The research, entitled Green Inhibitors for Lean Subsea tiebacks or Project GRILS, marks the first time Woodside has collaborated simultaneously with CSIRO and the University of Western Australia (UWA). “We’re accessing the expertise of the three groups and collaborating to develop a fit-for-purpose technical and commercial outcome,” explains principal production chemist Stuart McKay.
Project GRILS aims to design new anti- agglomerant (AA) molecules to prevent gas hydrates forming blockages in subsea pipelines and equipment. This would provide a feasible alternative to traditional thermodynamic hydrate prevention systems such as Monoethylene Glycol (MEG), currently used to inhibit the formation of gas hydrates but which require significant infrastructure and thus investment.
As an alternative to MEG, low dose hydrate inhibitors (LDHI), including AAs, are commonly used in the Gulf of Mexico and other locations. However, because of their historic environmental profile, they are not used in Australia. The AA chemicals currently available are potentially harmful to the environment, and expensive. Plus, they can adversely affect fluid separation efficiency.

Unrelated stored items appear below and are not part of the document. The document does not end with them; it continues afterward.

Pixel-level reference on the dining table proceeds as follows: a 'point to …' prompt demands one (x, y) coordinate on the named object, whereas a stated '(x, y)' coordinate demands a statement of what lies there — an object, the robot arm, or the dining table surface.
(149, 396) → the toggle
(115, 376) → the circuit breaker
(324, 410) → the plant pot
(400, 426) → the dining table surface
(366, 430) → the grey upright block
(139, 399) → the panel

So Project GRILS aims to design AA molecules which are “green”, commercially acceptable and which won’t impact production, allowing us to reduce the cost of our subsea facilities. Stuart points out that Woodside is not itself entering into molecular chemical synthesis. n“Woodside is contributing operational knowledge and end user customer requirements; CSIRO is supplying synthesis and knowledge of molecular manufacture; and UWA will be performing product qualification and testing,” he says.

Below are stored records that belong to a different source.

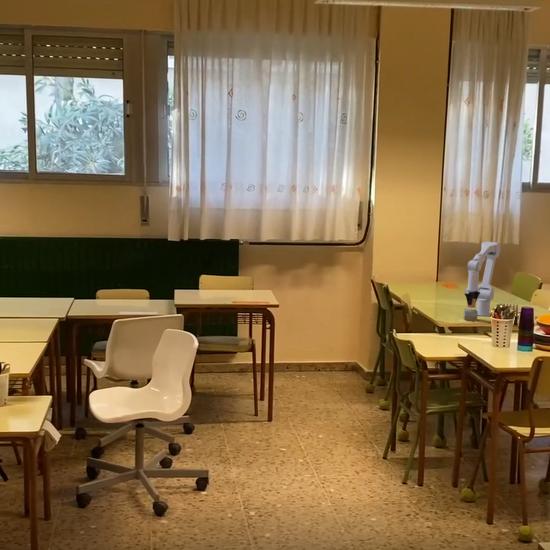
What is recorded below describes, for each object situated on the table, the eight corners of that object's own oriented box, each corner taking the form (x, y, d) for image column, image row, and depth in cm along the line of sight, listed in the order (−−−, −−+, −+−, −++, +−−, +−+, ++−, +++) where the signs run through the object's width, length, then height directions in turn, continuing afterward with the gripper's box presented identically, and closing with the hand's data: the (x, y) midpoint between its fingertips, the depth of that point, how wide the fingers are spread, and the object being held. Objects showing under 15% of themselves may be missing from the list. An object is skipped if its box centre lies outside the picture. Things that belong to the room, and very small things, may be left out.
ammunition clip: (517, 324, 393) (518, 304, 391) (517, 325, 391) (519, 304, 389) (497, 323, 395) (499, 302, 393) (497, 324, 393) (499, 303, 391)
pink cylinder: (467, 305, 404) (467, 298, 403) (475, 306, 403) (475, 298, 402) (467, 307, 400) (468, 299, 399) (475, 307, 399) (476, 300, 398)
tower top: (463, 313, 406) (464, 308, 406) (476, 314, 405) (476, 309, 405) (464, 316, 400) (465, 311, 399) (477, 317, 398) (477, 311, 398)
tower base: (463, 318, 407) (464, 313, 406) (476, 319, 405) (476, 314, 405) (464, 321, 400) (464, 316, 399) (476, 322, 398) (477, 317, 398)
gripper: (472, 279, 407) (471, 301, 409) (460, 281, 396) (459, 305, 398) (484, 280, 402) (482, 303, 404) (472, 283, 391) (470, 307, 394)
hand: (471, 304), depth 401 cm, fingers closed on pink cylinder, 4 cm apart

Phase 1 of Project GRILS was launched in Q1 2017 and will run for a year. It will encompass the custom design of molecules, benchmarking against existing chemicals and environmental screening.

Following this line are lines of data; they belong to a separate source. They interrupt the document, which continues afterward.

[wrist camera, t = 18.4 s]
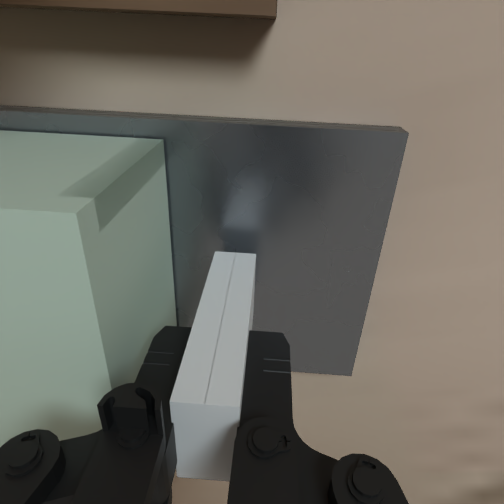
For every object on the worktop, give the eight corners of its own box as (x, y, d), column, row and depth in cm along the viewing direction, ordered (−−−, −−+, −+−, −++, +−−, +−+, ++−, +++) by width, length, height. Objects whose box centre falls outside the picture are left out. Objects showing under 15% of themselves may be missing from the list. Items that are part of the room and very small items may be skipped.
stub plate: (-156, 97, 14) (-280, 112, 11) (400, 126, 13) (437, 152, 10) (-50, 329, 19) (-113, 384, 16) (347, 360, 18) (361, 423, 15)
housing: (-41, 127, 13) (-274, 191, 7) (163, 139, 13) (76, 213, 7) (30, 344, 18) (-80, 479, 12) (179, 356, 17) (133, 498, 12)
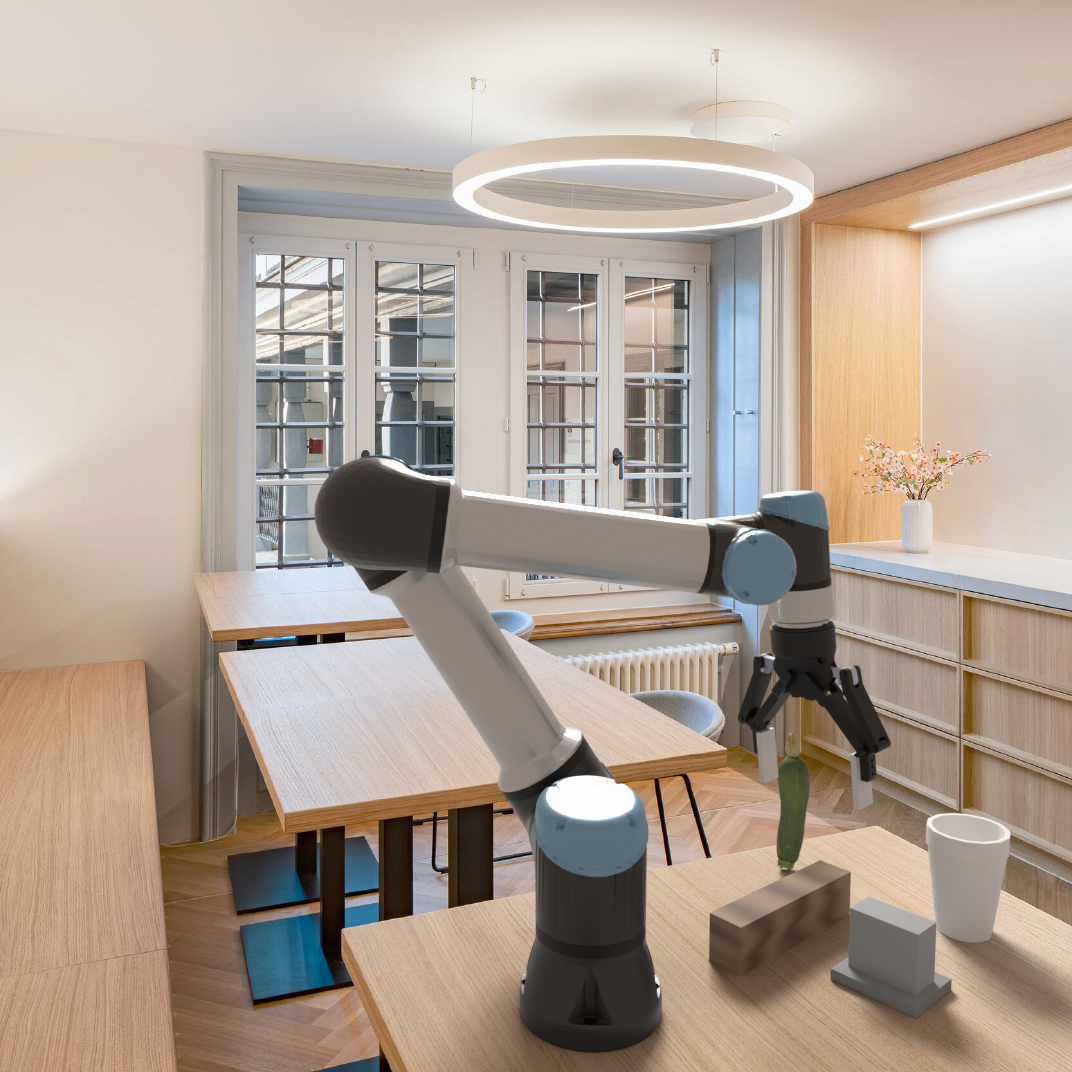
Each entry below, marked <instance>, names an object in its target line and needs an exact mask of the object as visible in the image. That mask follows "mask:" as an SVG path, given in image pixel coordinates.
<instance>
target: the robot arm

CSIRO senior research scientist Colin Wood and his team of research chemists are utilising the Rapid Automated Materials and Processing (RAMP) robotic system in Melbourne to design a “library” of target inhibitors. “The robotics mean we can develop significant numbers of prototype materials very quickly,” Colin says.
Zach Aman, associate professor of chemical and mechanical engineering at UWA, says: “This project will deploy the unique high-pressure sapphire autoclave for rapid screening of each chemical candidate under realistic pipeline conditions.” Phase 2 of GRILS, scheduled to last a further 12 to 24 months, plans to focus on potential chemicals via detailed testing and qualification, followed by pilot manufacture, product registration and commercialisation.
GRILS is sponsored by Technology, and technology development manager Hosi Sabavala says the designer chemicals will deliver a globally competitive technology that will drive down offshore development costs.
“The ability to utilise chemicals that can prevent hydrate formation and can be released safely and responsibly into the environment could have a step change in our future facilities’ capital and operating costs,” Hosi says. “This type of outcome has the potential to improve our position as a partner of choice within our expanding global footprint.”